[Selected extract]
_____
# Craftsman Plane info



## CARSandCustoms (Jul 26, 2018)

I bought a few tools today and am trying to find info on them.
I picked up a Craftsman 187 37052 DD plane. From what I gather, it was made by Stanley.
The one thing that I can't find any information on is the year and more importantly, why is there no lever?
All the pictures I show of this 187 model show it with a lever. Is this just a cheaper version?


----------



## adot45 (Sep 9, 2016)

Hello, Did you put up the wrong picture? That isn't a 187 37052 DD.
The one you show is a different style, with a different way to secure the blade.
The picture style you show are called "pop cap" as soon as I get out to my shop I
will get a model number for you.

OK, the closest I have to your picture is the 187.37167
Is there a number on the blade?

Welcome to the forum.


----------



## CARSandCustoms (Jul 26, 2018)

More Plane Porn!


----------



## CARSandCustoms (Jul 26, 2018)

Sorry for the pics. You will probably have to right click to view image and then zoom in to read the blade numbers.

Thanks ahead of time for any info!


----------



## adot45 (Sep 9, 2016)

Your pictures are fine. Look on the backside of the blade, parallel grooves?










Here is a craftsman 187 37052 DD


----------



## CARSandCustoms (Jul 26, 2018)

No grooves. Just a flat bottom.


----------



## adot45 (Sep 9, 2016)

Here is my 187.37052 blade.









not sure what is going on with yours…?
My only base similar to yours was made for England but
I'll check casting numbers on other bases.


----------



## CARSandCustoms (Jul 26, 2018)

I'm sorry. YES! the blade has grooves. Just like your picture.
I my mind I thought you were referring to the body of the plane.


----------



## adot45 (Sep 9, 2016)

Ok, well there you go. You have a mismatched blade and base or the factory used spare parts to make a plane.
More likely that the original blade just plain wore out and someone had a blade and added it to the base.


----------



## CARSandCustoms (Jul 26, 2018)

Thanks for the help!
(although it would have been better if my $2.50 plane was an extremely rare item! lol)


----------



## adot45 (Sep 9, 2016)

Keep looking, there is a lot of rusty gold out there.


----------



## DBDesigns (May 29, 2018)

What you have there is a low end block plane not a collector but it is still a very serviceable user. Flatten the sole and sharpen the blade and I think you will find it very pleasing to use for lots of quick trim and shaping jobs.

I have an old "American Boy" plane that is very similar and it is actually one of my favorite go-to tools. BTW, I think I might have a serious plane addiction (current count is around 40) and my wife is threatening an intervention if I buy any more!


----------



## Dwain (Nov 1, 2007)

Well, my guess is that it's a user. All that matters is how it works. I have a Millers Falls plane from the post WWII era. Plastic blade adjustment wheel, not even steel, much less brass. I thought I would hate it, but it is now one of my most used planes, simply because it works well. It bothers me to see a plane till with shiny new LN or LV planes, mainly because I am jealous (and can't afford it) but also because I wonder if they are for show or for dough. Use the heck out of what you have right now. If you need something better, get it when you need it, knowing that you need it.
_____
[Dataset section]
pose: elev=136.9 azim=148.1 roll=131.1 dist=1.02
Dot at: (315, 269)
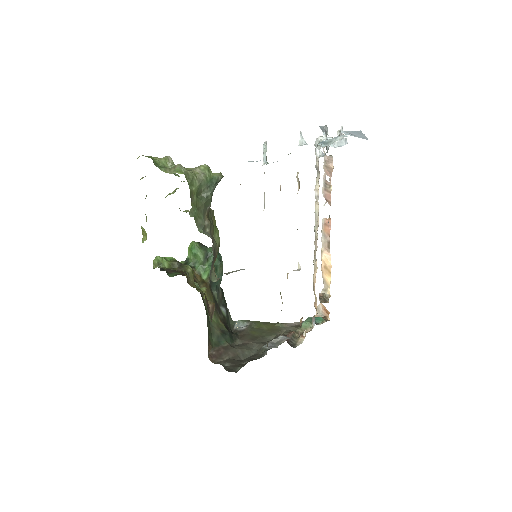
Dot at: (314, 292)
_____
[Stated exercise] Reproduce word for word the part of the Craftsman plane thread starting with "I'm sorry. YES!" and going on through "to the base.". Rely only on the Craftsman plane thread, not on the material.

[Reply to the task]
I'm sorry. YES! the blade has grooves. Just like your picture.
I my mind I thought you were referring to the body of the plane.


----------



## adot45 (Sep 9, 2016)

Ok, well there you go. You have a mismatched blade and base or the factory used spare parts to make a plane.
More likely that the original blade just plain wore out and someone had a blade and added it to the base.